Design and construction
- Architect: Henry J. Lyons
- Main contractor: J. J. Rhatigan

= City Hall, Galway =

Municipal building in Galway, Ireland

City Hall (Halla na Cathrach, Gaillimh) is a municipal facility being fitted out at Crown Square in Galway, Ireland. It is scheduled to become the administrative centre of Galway City Council in 2024.

==History==
The original municipal building in the city was the Tholsel which was built about 1639. This was replaced by Galway Town Hall in Courthouse Square which was completed in 1825. After it was reformed in 1937, Galway Corporation was mostly based at offices in Dominick Street and Fishmarket. It moved to modern offices at College Lane in Galway in 1991.

In May 2005, the American company, Crown Equipment Corporation, decided to relocate its operations from Mervue Business Park on the east side of Galway to Suzhou in China. The site subsequently became the subject of a major reclamation and redevelopment project known as Crown Square.

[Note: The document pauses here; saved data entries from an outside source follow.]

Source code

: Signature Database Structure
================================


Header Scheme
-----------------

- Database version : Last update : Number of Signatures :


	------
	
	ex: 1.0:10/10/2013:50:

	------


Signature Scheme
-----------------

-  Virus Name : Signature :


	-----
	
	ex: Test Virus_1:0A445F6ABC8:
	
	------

The new buildings on the site were designed by Henry J. Lyons in the Modern style, built by J. J. Rhatigan in steel and glass and were completed in 2022.

In September 2022, the council, having decided that it needed larger premises, announced that it would acquire one of the completed buildings for its new City Hall. The acquisition of the building was completed at a cost of €44 million in December 2022. The cost of the acquisition was financed by a loan from the Housing Finance Agency. The council also confirmed that it would let a fit-out contract, which could cost a further €12 million, with a view to relocating to the new premises in 2024.

It was revealed, in July 2024, that the total cost, including fit-out, could increase from €56 million to €75 million.